• _What you should do_: Make an exact copy of the records below, excluding images.

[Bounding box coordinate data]
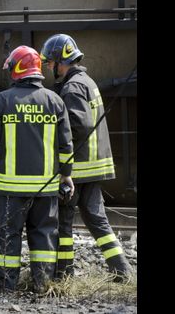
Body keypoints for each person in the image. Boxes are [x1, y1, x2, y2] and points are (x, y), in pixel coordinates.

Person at [0, 46, 74, 293]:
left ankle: (5, 287)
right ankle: (42, 285)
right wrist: (67, 175)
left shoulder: (2, 101)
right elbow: (66, 145)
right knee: (44, 235)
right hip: (46, 189)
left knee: (9, 236)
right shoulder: (55, 101)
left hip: (11, 189)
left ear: (17, 69)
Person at [40, 34, 132, 282]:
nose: (49, 67)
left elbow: (78, 125)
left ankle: (63, 274)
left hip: (79, 166)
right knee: (96, 219)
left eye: (50, 62)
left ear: (61, 60)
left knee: (64, 220)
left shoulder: (72, 87)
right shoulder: (87, 81)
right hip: (94, 163)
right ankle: (121, 269)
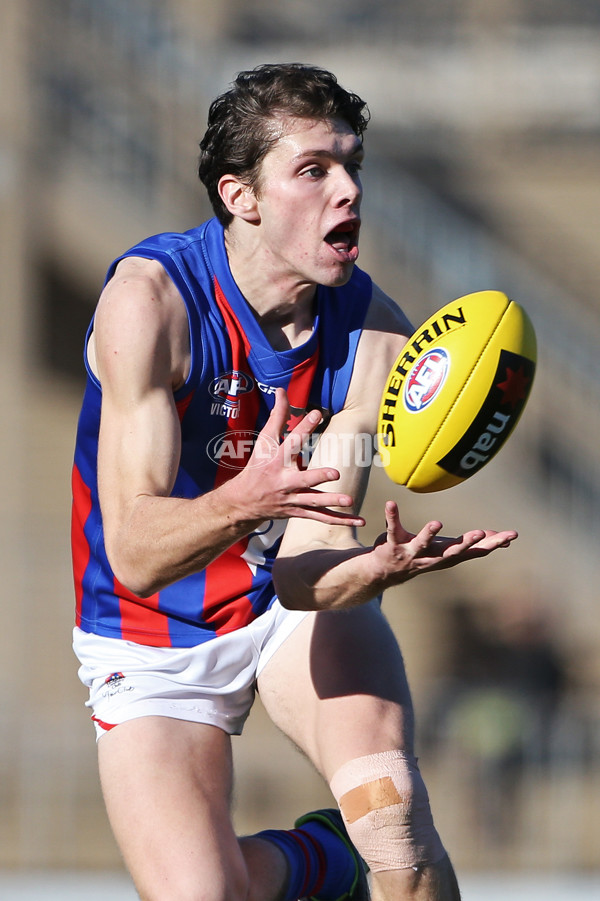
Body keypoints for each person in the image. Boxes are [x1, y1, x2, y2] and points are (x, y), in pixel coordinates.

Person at [71, 62, 518, 901]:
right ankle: (324, 863)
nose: (348, 189)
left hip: (281, 604)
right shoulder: (152, 303)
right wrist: (250, 496)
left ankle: (364, 853)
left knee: (399, 834)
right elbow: (134, 553)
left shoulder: (377, 335)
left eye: (352, 164)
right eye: (314, 169)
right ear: (242, 197)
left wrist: (372, 570)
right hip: (149, 632)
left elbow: (307, 562)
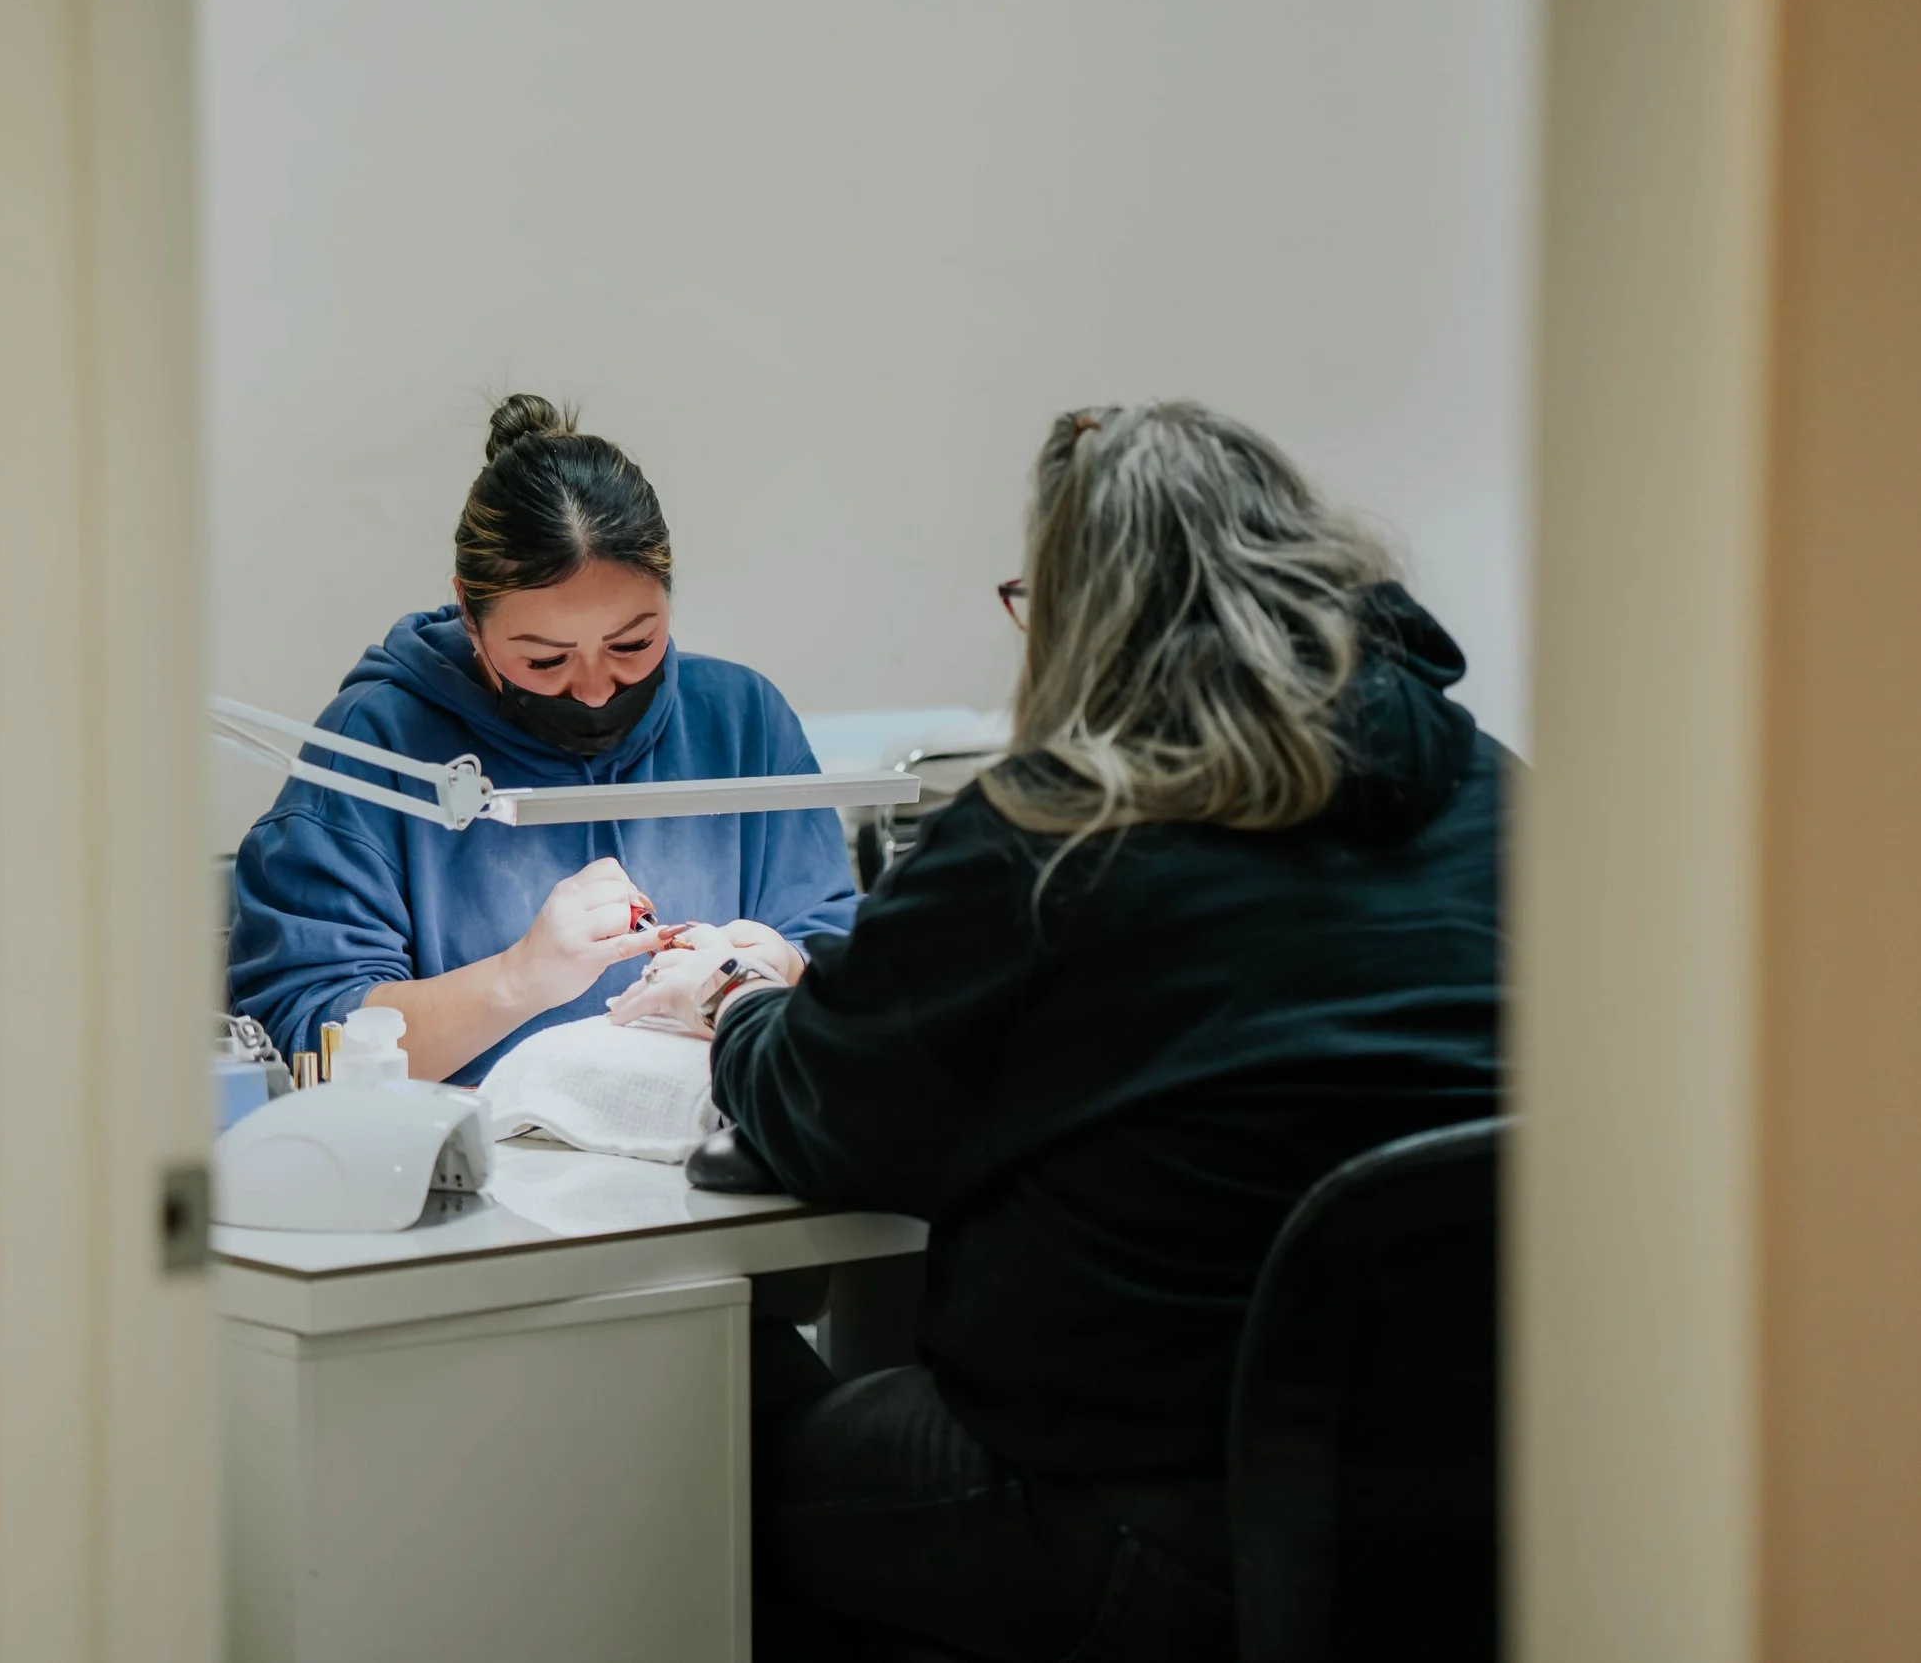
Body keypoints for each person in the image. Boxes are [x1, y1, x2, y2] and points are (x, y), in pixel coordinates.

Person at [609, 400, 1508, 1661]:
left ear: (1088, 619)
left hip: (1140, 1508)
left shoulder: (1053, 834)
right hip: (1494, 1507)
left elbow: (828, 1109)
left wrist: (738, 1000)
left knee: (702, 1440)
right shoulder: (1500, 800)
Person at [228, 393, 858, 1085]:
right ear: (471, 613)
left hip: (708, 1172)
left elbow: (852, 964)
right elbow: (303, 1041)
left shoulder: (740, 722)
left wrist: (777, 965)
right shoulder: (375, 747)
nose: (593, 688)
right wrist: (518, 979)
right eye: (546, 660)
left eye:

• _Task response_:
Body keypoints for each person in the image. Boxes are [x1, y1, x2, y2] and points are (x, y), in pixel coordinates.

Person at [0, 46, 74, 293]:
left ankle: (5, 287)
right ankle: (42, 285)
right wrist: (67, 175)
left shoulder: (2, 101)
right elbow: (66, 145)
right knee: (44, 235)
right hip: (46, 189)
left knee: (9, 236)
right shoulder: (55, 101)
left hip: (11, 189)
left ear: (17, 69)
Person at [40, 34, 132, 282]:
nose: (49, 67)
left elbow: (78, 125)
left ankle: (63, 274)
left hip: (79, 166)
right knee: (96, 219)
left eye: (50, 62)
left ear: (61, 60)
left knee: (64, 220)
left shoulder: (72, 87)
right shoulder: (87, 81)
right hip: (94, 163)
right ankle: (121, 269)
Body keypoints for each person in the image. Boxes are [x1, y1, x2, y2] and points are (x, y), in pixel coordinates.

Person at [71, 62, 518, 901]:
right ankle: (324, 863)
nose: (348, 189)
left hip: (281, 604)
right shoulder: (152, 303)
right wrist: (250, 496)
left ankle: (364, 853)
left knee: (399, 834)
right elbow: (134, 553)
left shoulder: (377, 335)
left eye: (352, 164)
right eye: (314, 169)
right ear: (242, 197)
left wrist: (372, 570)
right hip: (149, 632)
left elbow: (307, 562)
Body keypoints for each person in the image. Boxes are [x1, y1, x2, y2] and points are (x, y), in pixel coordinates.

Person at [609, 400, 1508, 1661]:
left ear: (1088, 619)
left hip: (1140, 1508)
left shoulder: (1053, 834)
right hip: (1494, 1507)
left elbow: (828, 1109)
left wrist: (738, 1000)
left knee: (702, 1440)
right shoulder: (1500, 800)
Person at [228, 393, 858, 1085]:
right ear: (471, 613)
left hip: (708, 1172)
left elbow: (852, 964)
right elbow: (303, 1041)
left shoulder: (740, 722)
left wrist: (777, 965)
right shoulder: (375, 747)
nose: (593, 688)
right wrist: (518, 979)
right eye: (546, 660)
left eye:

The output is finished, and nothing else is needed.